Interdit de se fournir aux États-Unis, ZTE est maintenant surveillé par Taïwan. Les entreprises qui souhaitent travailler avec le constructeur chinois ont besoin d'une autorisation délivrée par le gouvernement.

La situation est de plus en plus compliquée pour ZTE. Le constructeur chinois s’inquiète pour son avenir depuis que les États-Unis lui ont interdit de se fournir auprès des entreprises américaines. Une situation qui l’empêche par exemple de s’approvisionner auprès de Qualcomm. Mais les problèmes du groupe chinois ne s’arrêtent pas là. D’autres pays ont décidé de surveiller les activités du fabricant, à commencer par Taïwan.

ZTE Axon M

© ZTE

Le Nikkei Asian Review rapporte que le gouvernement taïwanais a ordonné à toutes les entreprises locales de ne plus fournir de composants à ZTE sans autorisation. On ne sait pas si cette nouvelle réglementation est liée à la décision de Washington.

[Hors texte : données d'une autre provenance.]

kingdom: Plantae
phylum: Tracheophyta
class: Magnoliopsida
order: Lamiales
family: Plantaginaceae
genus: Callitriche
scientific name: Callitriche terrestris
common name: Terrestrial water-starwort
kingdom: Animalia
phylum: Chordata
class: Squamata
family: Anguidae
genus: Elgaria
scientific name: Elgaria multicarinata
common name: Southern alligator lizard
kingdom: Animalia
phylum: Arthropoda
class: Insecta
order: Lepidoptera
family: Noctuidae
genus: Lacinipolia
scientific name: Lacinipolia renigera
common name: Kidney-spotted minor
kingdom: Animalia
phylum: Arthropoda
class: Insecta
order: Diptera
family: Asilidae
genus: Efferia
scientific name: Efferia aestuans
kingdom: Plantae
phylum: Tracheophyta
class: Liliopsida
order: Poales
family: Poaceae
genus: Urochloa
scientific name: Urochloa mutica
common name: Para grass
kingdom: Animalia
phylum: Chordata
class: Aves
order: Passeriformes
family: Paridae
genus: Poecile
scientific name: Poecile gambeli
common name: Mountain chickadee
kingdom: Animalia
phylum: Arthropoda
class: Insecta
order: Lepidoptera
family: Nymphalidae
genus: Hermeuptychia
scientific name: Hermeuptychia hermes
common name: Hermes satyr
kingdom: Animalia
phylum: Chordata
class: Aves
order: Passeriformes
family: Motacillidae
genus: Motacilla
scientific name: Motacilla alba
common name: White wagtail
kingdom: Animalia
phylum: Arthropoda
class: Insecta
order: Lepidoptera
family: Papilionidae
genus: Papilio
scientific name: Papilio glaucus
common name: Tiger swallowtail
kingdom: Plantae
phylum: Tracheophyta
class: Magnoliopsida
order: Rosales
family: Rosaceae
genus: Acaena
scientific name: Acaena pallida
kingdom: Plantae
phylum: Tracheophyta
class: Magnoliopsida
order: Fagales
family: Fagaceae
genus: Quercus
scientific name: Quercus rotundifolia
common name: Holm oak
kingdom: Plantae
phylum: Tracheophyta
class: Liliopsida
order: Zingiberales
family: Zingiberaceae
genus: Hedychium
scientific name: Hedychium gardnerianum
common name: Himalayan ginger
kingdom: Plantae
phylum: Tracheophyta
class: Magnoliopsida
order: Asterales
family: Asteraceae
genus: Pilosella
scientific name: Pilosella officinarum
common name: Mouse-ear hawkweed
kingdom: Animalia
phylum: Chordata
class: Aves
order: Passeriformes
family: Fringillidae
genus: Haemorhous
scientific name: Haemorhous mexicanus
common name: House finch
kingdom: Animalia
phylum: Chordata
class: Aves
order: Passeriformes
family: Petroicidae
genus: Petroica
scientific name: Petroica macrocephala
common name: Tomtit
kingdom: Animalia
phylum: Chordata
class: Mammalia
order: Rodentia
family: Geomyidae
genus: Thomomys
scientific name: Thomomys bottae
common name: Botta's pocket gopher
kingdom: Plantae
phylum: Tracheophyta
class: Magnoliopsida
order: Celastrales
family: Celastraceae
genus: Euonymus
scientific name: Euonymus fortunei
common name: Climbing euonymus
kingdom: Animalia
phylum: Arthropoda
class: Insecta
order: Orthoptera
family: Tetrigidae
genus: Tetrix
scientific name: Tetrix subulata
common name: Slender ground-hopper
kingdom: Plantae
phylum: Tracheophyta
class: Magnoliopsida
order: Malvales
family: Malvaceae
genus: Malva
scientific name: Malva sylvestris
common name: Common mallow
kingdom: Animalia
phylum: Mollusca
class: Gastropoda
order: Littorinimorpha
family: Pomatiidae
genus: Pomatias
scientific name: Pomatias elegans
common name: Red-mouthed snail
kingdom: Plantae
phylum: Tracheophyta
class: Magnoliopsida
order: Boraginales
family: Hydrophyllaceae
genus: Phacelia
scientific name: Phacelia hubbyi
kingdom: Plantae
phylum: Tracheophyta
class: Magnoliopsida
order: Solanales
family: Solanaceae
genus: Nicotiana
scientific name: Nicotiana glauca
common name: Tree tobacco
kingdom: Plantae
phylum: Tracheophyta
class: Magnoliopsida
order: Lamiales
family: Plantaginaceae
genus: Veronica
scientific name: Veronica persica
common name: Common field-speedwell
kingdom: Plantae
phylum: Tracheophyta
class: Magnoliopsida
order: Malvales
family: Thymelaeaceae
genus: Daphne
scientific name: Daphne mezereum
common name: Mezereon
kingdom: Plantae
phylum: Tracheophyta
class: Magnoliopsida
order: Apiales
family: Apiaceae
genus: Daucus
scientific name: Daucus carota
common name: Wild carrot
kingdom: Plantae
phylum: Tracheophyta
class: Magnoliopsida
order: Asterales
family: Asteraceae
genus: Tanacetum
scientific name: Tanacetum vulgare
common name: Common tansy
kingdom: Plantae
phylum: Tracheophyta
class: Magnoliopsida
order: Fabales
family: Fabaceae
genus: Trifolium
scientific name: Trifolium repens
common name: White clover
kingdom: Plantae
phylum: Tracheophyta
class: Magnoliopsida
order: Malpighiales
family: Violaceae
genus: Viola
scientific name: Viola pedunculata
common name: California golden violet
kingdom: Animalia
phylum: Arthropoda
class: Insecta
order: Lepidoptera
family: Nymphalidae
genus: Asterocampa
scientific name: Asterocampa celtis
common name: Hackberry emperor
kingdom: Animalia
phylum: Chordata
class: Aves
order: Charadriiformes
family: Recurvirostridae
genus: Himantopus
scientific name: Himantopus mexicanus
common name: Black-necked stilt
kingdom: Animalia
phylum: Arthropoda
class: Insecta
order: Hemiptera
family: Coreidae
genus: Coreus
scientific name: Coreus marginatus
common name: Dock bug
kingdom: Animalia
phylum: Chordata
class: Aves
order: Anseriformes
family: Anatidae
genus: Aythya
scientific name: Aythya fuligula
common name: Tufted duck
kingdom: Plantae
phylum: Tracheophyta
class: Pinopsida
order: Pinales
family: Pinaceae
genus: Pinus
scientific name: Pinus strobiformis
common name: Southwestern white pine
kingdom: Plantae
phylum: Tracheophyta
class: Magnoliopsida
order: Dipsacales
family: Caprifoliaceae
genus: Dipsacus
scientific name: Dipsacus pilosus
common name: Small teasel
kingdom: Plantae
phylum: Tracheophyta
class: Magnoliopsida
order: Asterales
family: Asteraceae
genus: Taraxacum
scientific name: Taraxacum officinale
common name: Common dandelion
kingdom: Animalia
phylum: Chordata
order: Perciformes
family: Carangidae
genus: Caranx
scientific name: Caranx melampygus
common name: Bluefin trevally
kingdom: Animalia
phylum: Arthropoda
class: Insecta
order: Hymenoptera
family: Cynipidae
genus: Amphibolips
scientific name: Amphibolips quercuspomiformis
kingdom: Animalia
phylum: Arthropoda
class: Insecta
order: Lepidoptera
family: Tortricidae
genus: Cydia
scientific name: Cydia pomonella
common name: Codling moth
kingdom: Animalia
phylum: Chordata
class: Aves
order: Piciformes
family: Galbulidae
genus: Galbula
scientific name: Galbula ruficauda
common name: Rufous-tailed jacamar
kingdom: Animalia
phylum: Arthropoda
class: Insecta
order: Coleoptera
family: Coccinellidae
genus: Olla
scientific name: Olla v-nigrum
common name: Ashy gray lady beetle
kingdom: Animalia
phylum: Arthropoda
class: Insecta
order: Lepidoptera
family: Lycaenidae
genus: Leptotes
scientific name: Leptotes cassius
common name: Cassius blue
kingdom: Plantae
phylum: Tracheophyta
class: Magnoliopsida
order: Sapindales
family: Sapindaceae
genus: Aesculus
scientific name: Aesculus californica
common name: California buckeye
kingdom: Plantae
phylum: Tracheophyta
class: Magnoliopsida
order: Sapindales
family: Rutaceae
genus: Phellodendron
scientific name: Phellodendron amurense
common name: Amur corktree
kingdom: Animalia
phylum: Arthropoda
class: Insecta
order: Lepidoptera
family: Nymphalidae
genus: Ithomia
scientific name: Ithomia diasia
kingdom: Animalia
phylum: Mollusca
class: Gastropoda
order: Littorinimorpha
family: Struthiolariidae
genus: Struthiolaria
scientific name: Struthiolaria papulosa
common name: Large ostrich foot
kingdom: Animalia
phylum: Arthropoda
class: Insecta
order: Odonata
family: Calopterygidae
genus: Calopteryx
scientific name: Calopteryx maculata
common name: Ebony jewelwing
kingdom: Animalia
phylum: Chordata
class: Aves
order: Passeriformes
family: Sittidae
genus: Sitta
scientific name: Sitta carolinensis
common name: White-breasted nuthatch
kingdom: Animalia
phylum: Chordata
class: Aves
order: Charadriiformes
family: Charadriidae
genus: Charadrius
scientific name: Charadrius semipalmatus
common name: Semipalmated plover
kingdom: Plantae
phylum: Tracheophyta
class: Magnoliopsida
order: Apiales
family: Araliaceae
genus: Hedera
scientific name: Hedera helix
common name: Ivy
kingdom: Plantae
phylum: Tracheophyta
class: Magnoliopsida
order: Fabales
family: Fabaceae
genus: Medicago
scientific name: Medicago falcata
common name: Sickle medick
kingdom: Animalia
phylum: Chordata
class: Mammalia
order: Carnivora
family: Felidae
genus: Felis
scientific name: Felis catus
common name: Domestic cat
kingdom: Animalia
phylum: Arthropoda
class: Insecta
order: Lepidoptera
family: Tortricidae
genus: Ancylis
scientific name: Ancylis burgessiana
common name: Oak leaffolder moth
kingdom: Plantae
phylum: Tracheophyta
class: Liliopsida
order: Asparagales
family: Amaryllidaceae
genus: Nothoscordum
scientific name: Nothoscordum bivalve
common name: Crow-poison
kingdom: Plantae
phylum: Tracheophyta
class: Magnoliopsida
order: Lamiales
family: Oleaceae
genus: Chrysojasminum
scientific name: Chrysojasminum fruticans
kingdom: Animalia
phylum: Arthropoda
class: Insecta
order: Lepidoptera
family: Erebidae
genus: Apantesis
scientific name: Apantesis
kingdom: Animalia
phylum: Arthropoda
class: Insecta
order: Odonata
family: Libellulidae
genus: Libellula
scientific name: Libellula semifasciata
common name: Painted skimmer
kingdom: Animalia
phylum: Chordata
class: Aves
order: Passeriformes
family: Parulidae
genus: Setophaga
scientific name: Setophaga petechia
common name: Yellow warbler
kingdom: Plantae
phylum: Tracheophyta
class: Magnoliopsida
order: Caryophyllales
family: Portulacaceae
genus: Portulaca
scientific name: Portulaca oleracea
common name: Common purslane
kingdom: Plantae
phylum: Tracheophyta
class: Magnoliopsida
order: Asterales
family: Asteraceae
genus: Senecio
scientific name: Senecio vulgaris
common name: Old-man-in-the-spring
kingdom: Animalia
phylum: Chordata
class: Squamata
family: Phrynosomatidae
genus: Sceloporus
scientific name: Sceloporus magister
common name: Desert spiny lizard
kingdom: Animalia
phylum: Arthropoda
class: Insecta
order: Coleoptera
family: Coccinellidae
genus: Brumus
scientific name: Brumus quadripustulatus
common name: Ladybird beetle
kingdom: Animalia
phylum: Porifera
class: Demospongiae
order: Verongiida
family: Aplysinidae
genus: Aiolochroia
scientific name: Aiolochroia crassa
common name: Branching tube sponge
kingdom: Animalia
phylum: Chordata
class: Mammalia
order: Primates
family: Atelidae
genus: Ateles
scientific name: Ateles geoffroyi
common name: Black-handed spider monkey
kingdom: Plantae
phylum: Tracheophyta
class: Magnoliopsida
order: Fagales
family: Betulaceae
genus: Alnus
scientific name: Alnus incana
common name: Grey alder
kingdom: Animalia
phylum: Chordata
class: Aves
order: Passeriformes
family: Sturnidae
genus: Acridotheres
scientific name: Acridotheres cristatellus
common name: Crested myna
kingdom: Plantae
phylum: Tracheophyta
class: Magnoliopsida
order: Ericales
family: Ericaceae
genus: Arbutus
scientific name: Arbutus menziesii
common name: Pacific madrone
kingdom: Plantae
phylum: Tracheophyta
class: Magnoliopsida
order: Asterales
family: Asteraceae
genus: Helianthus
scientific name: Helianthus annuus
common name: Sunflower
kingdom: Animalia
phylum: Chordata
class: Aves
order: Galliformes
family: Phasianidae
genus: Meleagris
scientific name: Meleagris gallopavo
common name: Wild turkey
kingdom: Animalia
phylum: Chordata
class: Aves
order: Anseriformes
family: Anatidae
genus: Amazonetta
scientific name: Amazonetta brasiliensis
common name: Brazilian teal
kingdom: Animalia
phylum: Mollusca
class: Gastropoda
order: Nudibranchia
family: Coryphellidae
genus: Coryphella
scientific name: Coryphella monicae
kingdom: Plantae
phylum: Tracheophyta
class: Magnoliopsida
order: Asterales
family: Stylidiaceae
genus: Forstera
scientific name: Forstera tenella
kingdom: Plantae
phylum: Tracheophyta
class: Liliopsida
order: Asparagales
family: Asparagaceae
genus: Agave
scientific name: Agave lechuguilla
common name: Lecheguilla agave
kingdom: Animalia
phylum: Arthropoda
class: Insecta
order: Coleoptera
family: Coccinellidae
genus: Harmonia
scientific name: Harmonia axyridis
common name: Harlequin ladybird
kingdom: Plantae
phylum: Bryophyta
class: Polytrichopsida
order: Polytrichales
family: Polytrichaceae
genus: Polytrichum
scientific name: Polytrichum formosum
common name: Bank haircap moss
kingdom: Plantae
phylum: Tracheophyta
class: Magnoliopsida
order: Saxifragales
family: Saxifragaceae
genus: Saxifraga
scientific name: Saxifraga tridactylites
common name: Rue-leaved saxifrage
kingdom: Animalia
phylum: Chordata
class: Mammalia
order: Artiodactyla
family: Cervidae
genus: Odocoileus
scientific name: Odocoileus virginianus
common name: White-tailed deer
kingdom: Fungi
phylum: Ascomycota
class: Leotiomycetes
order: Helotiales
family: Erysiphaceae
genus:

Une autorisation pour travailler avec ZTE

Interrogé sur cette question, le gouvernement taïwanais explique qu’il n’empêche aucune entreprise de collaborer avec ZTE. « Ce que nous faisons [demander aux fournisseurs d’obtenir un permis d’exportation] était pour le bien des entreprises, pour s’assurer qu’elles font des affaires légales avec les entreprises chinoises. Nous n’interdisons pas aux entreprises taïwanaises de faire affaire avec ZTE… Il n’y a aucune raison pour le gouvernement de rejeter leurs permis si leurs activités commerciales sont légales ».

Cette décision est un nouveau coup dur pour ZTE. L’entreprise a besoin de composants pour fabriquer ses smartphones, dont des puces. Le marché des processeurs pour smartphones est aujourd’hui dominé par Qualcomm et MediaTek, deux fabricants auxquels on ajoute les firmes qui fabriquent leurs propres puces comme Apple, Samsung ou Huawei. Ces derniers équipent surtout leurs produits et ZTE ne peut plus se tourner vers l’américain Qualcomm. Reste la piste MediaTek, mais la firme taïwanaise devra désormais avoir une autorisation pour travailler avec le groupe chinois. Le fabricant de puces a déjà fait savoir qu’il allait se conformer à la décision du gouvernement. MediaTek indique qu’il « prépare activement » les documents pour obtenir le plus rapidement possible ce permis. Sinon, ZTE pourra toujours se tourner vers les SoC de Samsung. Le groupe sud-coréen a déjà déclaré qu’il « répondrait activement » à de nouveaux clients.